- _Article_

— begin —

Love is both a feeling and in many ways also an intention: a mind-body-energy willingness to soften and open the heart. A daily decision to choose yes to love and no to fear.
Welcoming self-love will truly stop making you feel like a failure if a coworker does not like your work, or the lady at the counter does not show kindness to you, or your ex shows up with a new girlfriend.
Truly inviting self-love will make you resilient (in the positive sense of the term) to potential triggers in your life.
How? I know it does not sound that easy; I have been there.
Here are nine ways to start inviting self-love and truly change the way you see yourself and the world:
1. Watch your inner critic.
Your inner critic is that voice in your head that puts yourself down: “I look ugly today,” “Why did I say/do that? This was just stupid,” “I will never be successful,” “I am lazy,” “I am not loved,” “ I am so lonely and will always be,” and “I am too old for that.”
Or comparing yourself with others: “Look at her body; mine is so fat,” “He’s such a better speaker, writer, basketball player than me. I will never be able to do that.”
Each time you hear your inner critic, your negative self-talk, catch limiting beliefs about yourself, or feel triggered by something or someone just pause and breathe. Catch all those conditions your inner critic put your worth on.
Note that your inner critic is not necessarily your enemy. He or she has a positive intention to continuously come and judge. It could be for you to always strive to be the best version of yourself. So acknowledge that. Try to find an agreement with your inner critic that constantly putting you down is not the right approach.
Simply ask yourself how you feel when you hear all that negative self-talk. Does that lead to you striving for more? Usually not. And usually, all this negative self-talk has an emotional toll.
So your inner critic might agree to relax for a while, finding a new way to operate. Maybe start to change the constant criticism with inner-cheerleading—celebrating your wins, celebrating you more than putting you down.
2. Hold your inner child.
What part of you actually believes the inner critic? What part of you feels hurt and not good enough? How does this part feel? How old is this part? Can you hold her tight? How long have you been believing that you are not good enough? Who took the permission to love yourself away from you? How long have you believed that you needed to fulfill all those conditions for you to be lovable?
Stay there with this part of yourself, enough to feel what is there to feel, to hold her, and give her a chance to be heard, felt, and seen. Then bring the resources you have to her, as an adult version of yourself—what would you say to her? What was she missing? Give it all to the young, wounded part of yourself.

— end —

- _Written request 1_
Report every line in the listing below that contains the string "radius".

- _Data for processing_
— begin —

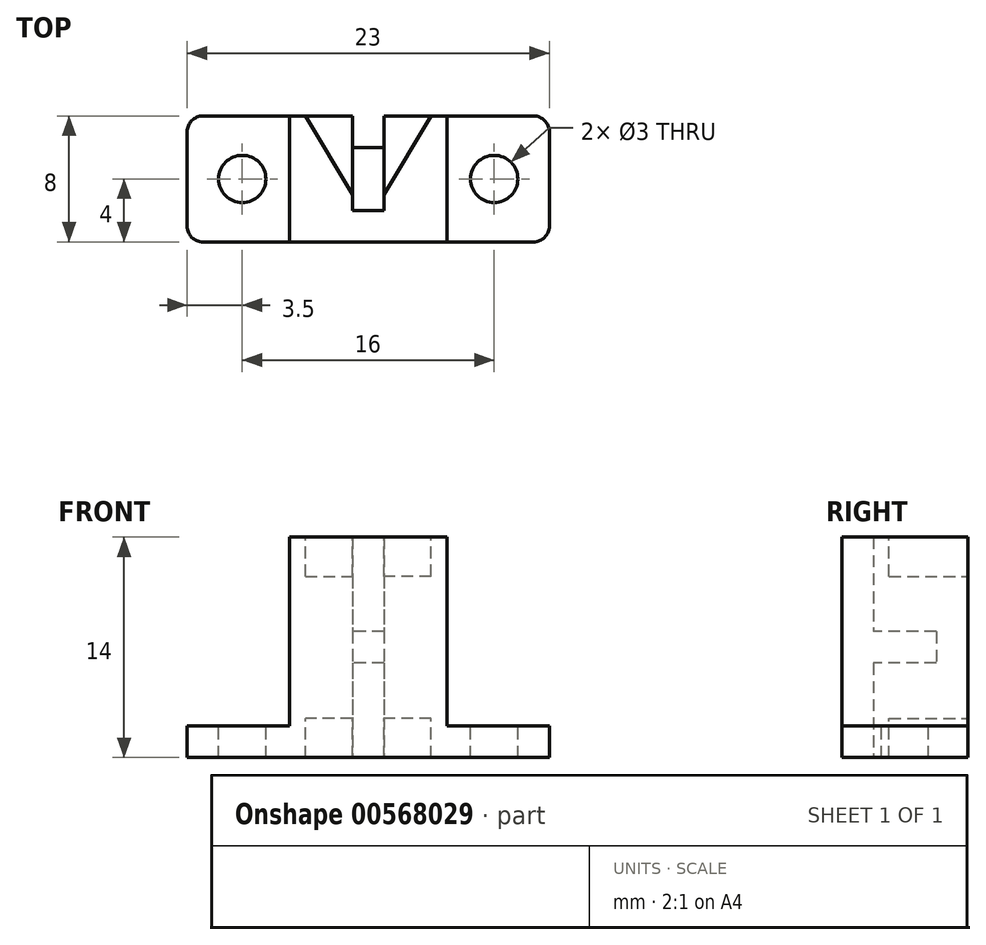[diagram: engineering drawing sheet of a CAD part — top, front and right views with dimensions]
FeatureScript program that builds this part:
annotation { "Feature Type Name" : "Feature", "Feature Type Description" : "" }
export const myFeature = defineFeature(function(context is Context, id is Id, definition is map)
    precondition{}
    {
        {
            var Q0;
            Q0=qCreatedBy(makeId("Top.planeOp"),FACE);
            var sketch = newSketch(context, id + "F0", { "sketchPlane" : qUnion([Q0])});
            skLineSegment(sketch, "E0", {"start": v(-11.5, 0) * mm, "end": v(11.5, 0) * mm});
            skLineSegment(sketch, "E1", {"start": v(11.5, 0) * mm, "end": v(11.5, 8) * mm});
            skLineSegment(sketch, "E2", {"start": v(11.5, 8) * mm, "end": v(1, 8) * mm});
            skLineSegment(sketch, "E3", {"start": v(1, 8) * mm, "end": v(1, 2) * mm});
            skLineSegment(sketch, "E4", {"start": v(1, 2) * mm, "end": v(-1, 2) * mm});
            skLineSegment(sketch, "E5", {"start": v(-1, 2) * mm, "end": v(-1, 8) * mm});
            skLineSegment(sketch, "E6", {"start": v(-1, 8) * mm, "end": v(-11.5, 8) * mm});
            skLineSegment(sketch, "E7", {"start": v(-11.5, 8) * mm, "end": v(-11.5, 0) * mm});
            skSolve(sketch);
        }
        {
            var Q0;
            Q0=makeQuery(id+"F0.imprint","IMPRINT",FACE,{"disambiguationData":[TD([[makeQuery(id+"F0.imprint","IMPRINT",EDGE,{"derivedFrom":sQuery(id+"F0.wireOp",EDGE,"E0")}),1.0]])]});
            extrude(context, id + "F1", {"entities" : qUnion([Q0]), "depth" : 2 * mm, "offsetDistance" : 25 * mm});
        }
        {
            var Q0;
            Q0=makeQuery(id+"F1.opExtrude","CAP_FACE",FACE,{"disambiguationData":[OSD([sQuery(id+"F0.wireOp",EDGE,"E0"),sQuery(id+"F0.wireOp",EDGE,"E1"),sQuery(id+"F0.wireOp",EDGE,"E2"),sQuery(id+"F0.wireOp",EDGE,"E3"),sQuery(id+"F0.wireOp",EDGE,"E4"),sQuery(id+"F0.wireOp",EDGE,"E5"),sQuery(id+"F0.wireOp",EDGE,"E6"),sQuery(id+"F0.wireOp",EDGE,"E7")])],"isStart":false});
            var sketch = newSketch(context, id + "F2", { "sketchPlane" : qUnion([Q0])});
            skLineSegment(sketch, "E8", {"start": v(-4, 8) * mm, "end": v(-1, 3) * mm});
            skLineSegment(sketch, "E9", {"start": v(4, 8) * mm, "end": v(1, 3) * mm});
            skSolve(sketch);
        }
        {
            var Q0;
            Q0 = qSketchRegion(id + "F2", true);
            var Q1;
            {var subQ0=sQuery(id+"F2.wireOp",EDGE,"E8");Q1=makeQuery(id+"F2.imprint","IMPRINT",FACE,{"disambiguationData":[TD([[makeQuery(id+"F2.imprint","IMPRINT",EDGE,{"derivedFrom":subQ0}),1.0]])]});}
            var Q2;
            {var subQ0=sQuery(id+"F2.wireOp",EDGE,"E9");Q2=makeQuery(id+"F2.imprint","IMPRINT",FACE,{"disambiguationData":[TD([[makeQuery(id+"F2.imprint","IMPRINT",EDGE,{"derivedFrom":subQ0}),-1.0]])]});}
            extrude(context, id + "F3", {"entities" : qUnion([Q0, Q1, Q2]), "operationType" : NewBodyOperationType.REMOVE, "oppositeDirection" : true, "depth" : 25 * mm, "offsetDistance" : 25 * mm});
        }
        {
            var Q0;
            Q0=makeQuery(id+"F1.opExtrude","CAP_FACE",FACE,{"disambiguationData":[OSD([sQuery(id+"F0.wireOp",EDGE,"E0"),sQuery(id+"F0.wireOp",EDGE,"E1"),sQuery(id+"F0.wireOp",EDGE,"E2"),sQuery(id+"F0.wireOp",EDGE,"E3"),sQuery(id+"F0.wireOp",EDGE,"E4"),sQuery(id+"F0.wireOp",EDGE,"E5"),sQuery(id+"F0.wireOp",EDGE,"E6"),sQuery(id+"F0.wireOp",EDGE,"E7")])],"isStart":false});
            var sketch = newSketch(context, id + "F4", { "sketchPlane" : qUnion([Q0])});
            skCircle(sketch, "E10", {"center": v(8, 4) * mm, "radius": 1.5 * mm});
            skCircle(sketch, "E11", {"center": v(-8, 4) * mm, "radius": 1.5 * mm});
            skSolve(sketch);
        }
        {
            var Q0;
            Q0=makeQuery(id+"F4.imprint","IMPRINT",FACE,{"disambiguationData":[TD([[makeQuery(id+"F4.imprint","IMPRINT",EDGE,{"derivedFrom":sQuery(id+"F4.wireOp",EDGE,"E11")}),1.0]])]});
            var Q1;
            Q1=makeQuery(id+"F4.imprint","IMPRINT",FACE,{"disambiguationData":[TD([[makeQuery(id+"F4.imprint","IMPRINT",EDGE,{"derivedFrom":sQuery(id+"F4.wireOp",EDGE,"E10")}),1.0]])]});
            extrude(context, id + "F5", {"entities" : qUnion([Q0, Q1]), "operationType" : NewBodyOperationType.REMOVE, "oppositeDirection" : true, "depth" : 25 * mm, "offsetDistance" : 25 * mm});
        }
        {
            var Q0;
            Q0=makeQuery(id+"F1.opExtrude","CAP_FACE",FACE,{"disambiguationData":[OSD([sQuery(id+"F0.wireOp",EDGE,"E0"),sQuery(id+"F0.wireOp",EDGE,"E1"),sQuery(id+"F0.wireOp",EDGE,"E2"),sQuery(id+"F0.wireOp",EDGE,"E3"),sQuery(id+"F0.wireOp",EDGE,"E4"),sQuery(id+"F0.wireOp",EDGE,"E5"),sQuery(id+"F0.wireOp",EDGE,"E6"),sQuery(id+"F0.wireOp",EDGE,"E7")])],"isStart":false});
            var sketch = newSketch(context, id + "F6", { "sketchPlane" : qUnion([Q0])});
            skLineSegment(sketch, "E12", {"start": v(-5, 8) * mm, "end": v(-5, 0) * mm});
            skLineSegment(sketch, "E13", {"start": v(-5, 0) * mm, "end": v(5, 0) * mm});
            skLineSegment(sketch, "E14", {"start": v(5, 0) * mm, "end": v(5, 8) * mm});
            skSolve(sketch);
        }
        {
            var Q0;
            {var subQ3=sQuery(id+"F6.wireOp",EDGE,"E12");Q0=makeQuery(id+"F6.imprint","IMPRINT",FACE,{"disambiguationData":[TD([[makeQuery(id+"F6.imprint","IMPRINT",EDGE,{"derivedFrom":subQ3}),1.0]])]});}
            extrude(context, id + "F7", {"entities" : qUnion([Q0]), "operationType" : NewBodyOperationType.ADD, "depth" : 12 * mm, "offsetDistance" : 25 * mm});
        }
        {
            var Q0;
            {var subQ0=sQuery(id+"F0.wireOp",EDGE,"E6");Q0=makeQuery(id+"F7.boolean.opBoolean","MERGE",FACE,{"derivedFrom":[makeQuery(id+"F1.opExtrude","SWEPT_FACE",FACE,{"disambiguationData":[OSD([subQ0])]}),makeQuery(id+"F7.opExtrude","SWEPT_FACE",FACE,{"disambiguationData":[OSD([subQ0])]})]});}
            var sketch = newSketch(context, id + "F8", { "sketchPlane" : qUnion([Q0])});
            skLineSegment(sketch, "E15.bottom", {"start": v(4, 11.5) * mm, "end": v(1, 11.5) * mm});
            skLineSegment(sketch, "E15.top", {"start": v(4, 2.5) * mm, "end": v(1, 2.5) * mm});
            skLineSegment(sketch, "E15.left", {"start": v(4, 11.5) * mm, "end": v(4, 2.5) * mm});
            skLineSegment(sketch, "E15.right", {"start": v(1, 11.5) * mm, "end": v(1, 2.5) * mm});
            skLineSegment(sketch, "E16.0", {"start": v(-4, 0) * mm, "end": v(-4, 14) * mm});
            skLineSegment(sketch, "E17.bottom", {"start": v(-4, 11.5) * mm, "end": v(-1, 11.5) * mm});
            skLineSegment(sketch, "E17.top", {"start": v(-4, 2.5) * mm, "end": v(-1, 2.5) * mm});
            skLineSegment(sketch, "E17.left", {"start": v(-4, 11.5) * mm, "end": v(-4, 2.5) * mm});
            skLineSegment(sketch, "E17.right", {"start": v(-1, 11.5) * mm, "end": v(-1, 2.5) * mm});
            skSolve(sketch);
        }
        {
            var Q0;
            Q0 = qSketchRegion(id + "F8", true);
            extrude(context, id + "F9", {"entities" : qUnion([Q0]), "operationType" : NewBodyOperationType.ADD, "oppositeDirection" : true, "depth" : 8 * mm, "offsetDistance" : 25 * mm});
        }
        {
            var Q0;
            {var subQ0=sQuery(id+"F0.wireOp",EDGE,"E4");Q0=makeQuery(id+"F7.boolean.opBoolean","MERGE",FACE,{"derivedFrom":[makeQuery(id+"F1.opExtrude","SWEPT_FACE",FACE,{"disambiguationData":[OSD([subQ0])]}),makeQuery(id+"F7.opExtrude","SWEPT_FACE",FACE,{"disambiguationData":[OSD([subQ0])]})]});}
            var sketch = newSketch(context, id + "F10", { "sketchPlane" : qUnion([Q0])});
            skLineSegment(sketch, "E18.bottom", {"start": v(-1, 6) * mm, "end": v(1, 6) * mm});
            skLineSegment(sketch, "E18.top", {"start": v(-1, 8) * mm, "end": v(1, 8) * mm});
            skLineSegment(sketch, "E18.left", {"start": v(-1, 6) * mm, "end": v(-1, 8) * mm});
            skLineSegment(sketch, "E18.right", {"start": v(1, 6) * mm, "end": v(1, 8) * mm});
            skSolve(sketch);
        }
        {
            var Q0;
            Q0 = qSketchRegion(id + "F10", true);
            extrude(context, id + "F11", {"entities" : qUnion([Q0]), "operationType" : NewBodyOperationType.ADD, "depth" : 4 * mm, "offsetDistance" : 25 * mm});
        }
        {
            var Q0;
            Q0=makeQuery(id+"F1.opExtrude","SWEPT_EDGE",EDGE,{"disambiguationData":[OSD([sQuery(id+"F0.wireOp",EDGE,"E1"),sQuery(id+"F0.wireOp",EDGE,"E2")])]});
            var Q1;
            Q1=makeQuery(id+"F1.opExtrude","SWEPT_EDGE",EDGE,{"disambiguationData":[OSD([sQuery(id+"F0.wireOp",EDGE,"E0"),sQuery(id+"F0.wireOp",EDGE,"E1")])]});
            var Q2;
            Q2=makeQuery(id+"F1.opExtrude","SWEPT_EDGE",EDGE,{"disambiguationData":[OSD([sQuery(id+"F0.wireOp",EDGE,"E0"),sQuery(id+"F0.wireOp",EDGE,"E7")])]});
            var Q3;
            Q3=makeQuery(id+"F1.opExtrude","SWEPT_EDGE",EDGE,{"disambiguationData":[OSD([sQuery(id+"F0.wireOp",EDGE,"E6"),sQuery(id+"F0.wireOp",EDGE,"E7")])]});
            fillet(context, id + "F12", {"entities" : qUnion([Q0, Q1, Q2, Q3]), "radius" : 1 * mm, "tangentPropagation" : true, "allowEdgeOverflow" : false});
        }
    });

— end —
— begin —

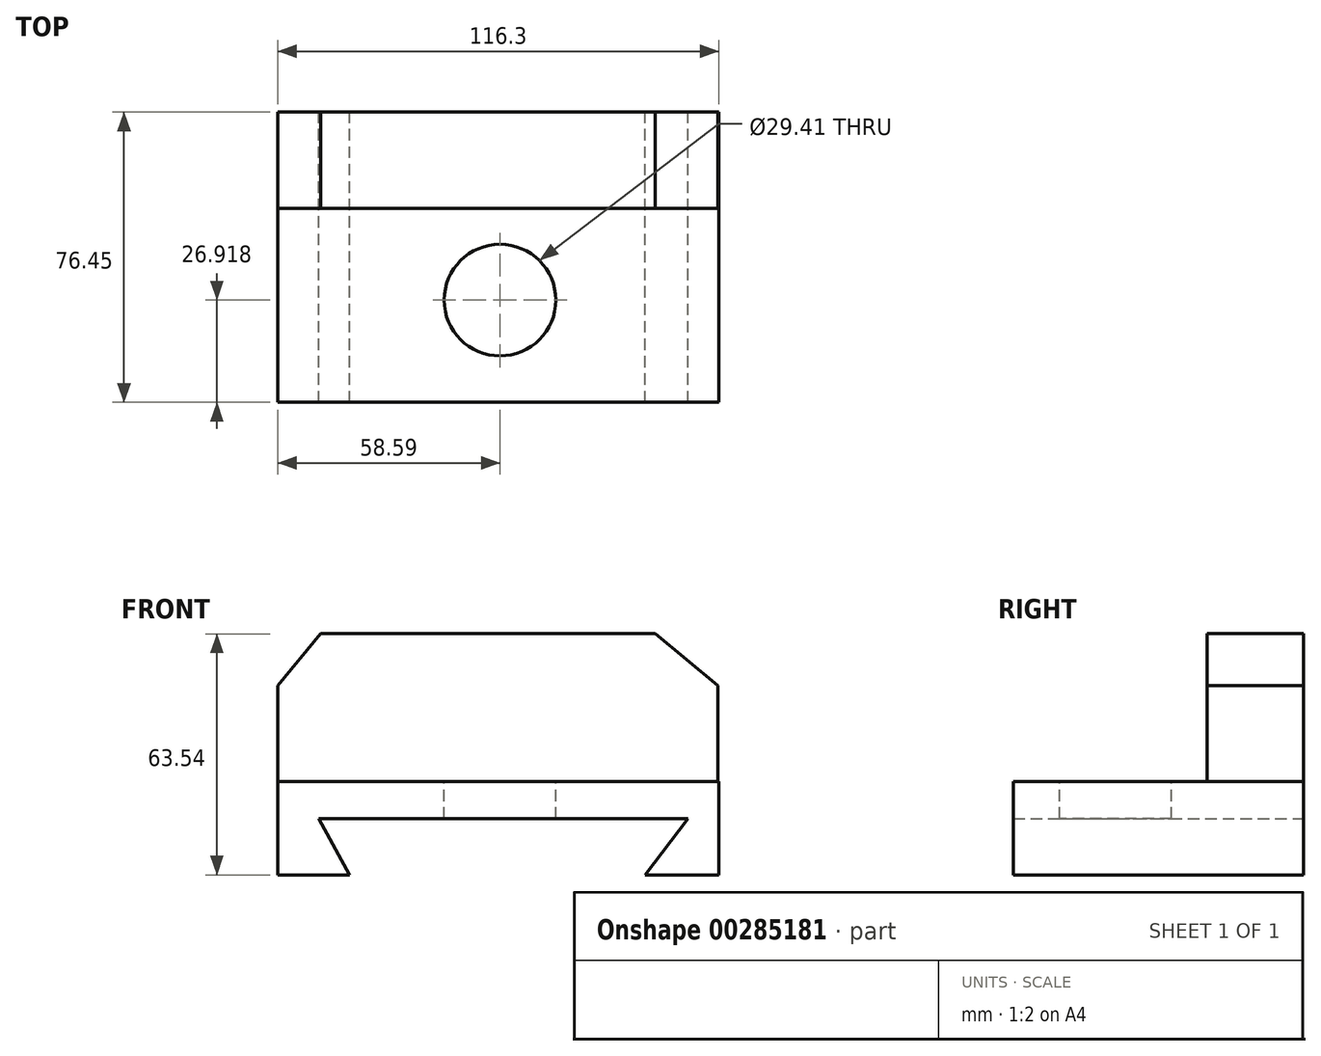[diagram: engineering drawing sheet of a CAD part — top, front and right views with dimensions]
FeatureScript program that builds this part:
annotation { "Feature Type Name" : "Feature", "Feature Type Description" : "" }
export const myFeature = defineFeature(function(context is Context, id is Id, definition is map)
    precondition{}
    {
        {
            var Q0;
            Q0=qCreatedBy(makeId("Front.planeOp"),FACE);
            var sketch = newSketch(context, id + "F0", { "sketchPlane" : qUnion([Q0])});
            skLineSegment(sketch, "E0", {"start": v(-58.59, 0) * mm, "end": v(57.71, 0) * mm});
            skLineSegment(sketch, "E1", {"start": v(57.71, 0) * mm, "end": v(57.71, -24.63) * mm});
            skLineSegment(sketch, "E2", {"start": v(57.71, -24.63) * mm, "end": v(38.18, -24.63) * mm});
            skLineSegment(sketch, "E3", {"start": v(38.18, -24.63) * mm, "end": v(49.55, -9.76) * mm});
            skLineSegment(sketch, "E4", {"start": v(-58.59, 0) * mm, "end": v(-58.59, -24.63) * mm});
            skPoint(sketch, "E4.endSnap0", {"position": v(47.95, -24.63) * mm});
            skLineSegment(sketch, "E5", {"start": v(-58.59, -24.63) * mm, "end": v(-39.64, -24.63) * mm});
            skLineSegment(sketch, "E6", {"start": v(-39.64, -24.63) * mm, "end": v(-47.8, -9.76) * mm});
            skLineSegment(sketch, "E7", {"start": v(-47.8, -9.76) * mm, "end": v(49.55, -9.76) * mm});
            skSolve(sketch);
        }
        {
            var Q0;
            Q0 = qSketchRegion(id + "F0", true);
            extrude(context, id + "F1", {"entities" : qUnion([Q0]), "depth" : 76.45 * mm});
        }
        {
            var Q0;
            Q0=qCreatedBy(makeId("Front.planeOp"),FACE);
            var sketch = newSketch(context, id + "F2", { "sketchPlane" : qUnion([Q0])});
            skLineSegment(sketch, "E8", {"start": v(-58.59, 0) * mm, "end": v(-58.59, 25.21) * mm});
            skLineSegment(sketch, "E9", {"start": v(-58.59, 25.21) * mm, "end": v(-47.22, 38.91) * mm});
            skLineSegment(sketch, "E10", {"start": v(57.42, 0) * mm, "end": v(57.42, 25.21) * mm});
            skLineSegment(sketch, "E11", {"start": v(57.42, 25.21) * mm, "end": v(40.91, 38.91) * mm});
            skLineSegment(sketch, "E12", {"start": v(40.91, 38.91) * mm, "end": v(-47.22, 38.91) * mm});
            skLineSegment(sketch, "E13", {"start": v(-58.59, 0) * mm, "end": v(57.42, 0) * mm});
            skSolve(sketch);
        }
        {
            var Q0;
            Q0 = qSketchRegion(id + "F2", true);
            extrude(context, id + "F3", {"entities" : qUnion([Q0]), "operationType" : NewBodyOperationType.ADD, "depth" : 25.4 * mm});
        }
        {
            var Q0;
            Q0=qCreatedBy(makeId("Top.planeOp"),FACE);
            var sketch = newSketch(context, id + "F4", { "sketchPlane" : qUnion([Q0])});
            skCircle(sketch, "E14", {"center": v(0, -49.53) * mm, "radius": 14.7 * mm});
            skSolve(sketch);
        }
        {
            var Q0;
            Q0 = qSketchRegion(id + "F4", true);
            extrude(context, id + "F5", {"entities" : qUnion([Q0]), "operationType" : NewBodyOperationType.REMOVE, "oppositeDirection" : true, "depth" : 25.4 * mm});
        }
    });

— end —

- _Written request 2_
Write the next part of the article on self-love above, continuing from its final sentence.

- _Written reply 1_
            skCircle(sketch, "E10", {"center": v(8, 4) * mm, "radius": 1.5 * mm});
            skCircle(sketch, "E11", {"center": v(-8, 4) * mm, "radius": 1.5 * mm});
            fillet(context, id + "F12", {"entities" : qUnion([Q0, Q1, Q2, Q3]), "radius" : 1 * mm, "tangentPropagation" : true, "allowEdgeOverflow" : false});
            skCircle(sketch, "E14", {"center": v(0, -49.53) * mm, "radius": 14.7 * mm});

- _Written reply 2_
3. Cultivate acceptance (and potentially love).
If you are not ready to love all those unmet conditions about yourself, can you start simply accepting those? Accepting your body the way she is, accepting your emotions as they come, accepting your career just the way it is, accepting that you sometimes need a break, accepting your life, accepting the masterpiece you are with all the darkness and light?
Acceptance is not a complete resignation and does not mean things won’t change. The energy of acceptance is a softening, an “it is what it is,” a long, nourishing breath in and out.
Try it out! Maybe remember a time you truly accepted something. Give yourself permission to soften to acceptance.
4. Recognise your light.
Recognise the things you did well, the qualities you show as a human, a friend, a wife, a partner, a parent.
Bring gratitude to those things every day, training yourself to recognise your light as well as your darkness.
5. Choose and cultivate new beliefs.
Close your eyes, take a breath, and ask yourself:
How would you feel if you truly unconditionally loved yourself? What would you do? How would you walk? How would you talk? How would you show up to the world?
Know that you deserve to be loved. Everyone does. You were born worthy and you still are. So choose to believe it.
Choose the beliefs that will serve your life for the better.
Those beliefs need to come down from a simple cognitive understanding to a full-body agreement; it might take some time. It might take time to look at all the conditions you put on your self-love (such as body, career and success, money, uniqueness in the world), understanding who put those conditions onto you when you were a child, healing the wounded child behind those conditions, and now regaining your power as an adult to believe what you choose to believe.
That truly would add value in your life and the life of people around you.
6. Connect to your needs and express them with love and confidence.
Give yourself permission to take time for yourself, to take care of yourself, do the things you love, the things that energise you.
Cherish your beautiful body by eating nourishing, wholesome foods coming from the earth, moving, exercising the way that feels good for her, and resting and sleeping when she needs it.
If you need help to fulfill those needs (you need your partner or friend to take care of the kids while you go for a walk, for example), give yourself permission to clearly express the help you need.
7. Remove the “masks” you put in different contexts.
Give yourself permission to be yourself in all contexts, to show yourself, to speak your truth, with confidence and love.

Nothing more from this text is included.